Еще помню, как ночью началась бомбежка. Бомбы падали на станцию, на элеватор. Казалось, что горит все село. К нам прибежала перепуганная бабушка — все-таки нас четверо маленьких детей. Она так испугалась за нас, что тут же умерла. Я потом поняла, что это был сердечный приступ.

Помню, как в село вошли немцы. Они шли по огородам, вырывали лук, морковь, ломали еще совсем молодую кукурузу и сразу же все ели. До сих пор перед глазами картина: возле колодца стоит немец, толстый такой, противный, играет на губной гармошке и пританцовывает.

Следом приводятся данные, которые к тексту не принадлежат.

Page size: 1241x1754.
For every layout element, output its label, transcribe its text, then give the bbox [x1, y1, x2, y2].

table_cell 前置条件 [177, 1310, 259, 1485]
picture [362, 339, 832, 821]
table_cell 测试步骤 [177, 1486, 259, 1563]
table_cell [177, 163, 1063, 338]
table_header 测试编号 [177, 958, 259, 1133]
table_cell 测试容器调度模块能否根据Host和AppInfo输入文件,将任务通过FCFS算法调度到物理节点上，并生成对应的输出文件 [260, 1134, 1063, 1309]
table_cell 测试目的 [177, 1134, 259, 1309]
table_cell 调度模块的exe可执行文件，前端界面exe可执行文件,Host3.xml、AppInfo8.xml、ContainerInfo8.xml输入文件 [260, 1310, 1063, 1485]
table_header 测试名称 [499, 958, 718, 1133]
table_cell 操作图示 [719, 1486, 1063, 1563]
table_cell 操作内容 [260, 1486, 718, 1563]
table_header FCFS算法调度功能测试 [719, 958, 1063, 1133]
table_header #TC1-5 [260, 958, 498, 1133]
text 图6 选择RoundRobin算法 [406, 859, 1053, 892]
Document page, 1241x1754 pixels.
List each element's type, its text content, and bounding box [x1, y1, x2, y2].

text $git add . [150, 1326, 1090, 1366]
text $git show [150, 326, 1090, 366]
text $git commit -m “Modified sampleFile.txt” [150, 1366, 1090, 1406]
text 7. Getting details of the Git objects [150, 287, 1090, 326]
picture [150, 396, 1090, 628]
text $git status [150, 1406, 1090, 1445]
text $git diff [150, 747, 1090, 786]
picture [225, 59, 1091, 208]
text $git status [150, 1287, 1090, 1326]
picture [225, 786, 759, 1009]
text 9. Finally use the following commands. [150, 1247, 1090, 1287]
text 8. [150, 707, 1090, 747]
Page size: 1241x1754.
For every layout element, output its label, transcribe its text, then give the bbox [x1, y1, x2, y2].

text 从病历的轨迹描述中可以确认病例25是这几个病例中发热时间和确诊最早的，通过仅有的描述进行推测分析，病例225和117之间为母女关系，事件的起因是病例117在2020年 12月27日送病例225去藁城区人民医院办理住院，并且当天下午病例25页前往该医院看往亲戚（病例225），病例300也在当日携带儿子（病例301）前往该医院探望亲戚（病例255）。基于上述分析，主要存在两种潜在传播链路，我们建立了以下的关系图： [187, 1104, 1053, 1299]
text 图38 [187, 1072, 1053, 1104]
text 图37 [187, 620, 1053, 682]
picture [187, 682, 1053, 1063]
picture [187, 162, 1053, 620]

Натерпелись мы от них. Спокойно вспоминать невозможно. Они ведь жили у нас в домах, и мы вели себя тихо, как мыши. Только маленьким детям не объяснишь, что надо молчать. Мой маленький братик, которому было полтора года, однажды расплакался “не вовремя”, его выгнали в коридор. Зима была. Сколько тому ребенку надо? Промерз, заболел и вскоре умер»…

Послушав свидетелей тех страшных дней, мы в который раз убедились, что их воспоминания НАДО записывать — подробно, не пропуская ни одного эпизода. Это ведь та же история войны. Уважаемые читатели, ждем ваших приглашений и согласия на участие в проекте «И пусть поколения знают».

«Тот самый длинный день в году…»: 2 комментария

  1. "Помни имя своё"- название как и фильм навсегда врезались в память.Спасибо за воспоминания,как не стыкуются они с нынешней идеологией "сшивания страны".Оказывается память народная о войне очень вредна,Игорь Ксив,для "будівництва держави"Какие строители ,такая и страна.

  2. Поправка:Знаменку немцы не могли бомбить 22 июня 1941 года в 4-4-30 утра, слишком далека она от границы, которую самолеты люфтваффе только пересекли в указанное время. Впервые самолеты люфтваффе появились в небе Кировоградчины 24 июня, а Знаменку (станцию) подвергли бомбаридировке 27 июня.Далее бомбежки ж.д. объектов шли почти каждый день (Новоукраинка, Помощная, Адабаш (там был крупнейший стратегический запас ГСМ). Шестаковка, Кировоград, Канатово, Користовка, , Знаменка, Долинская).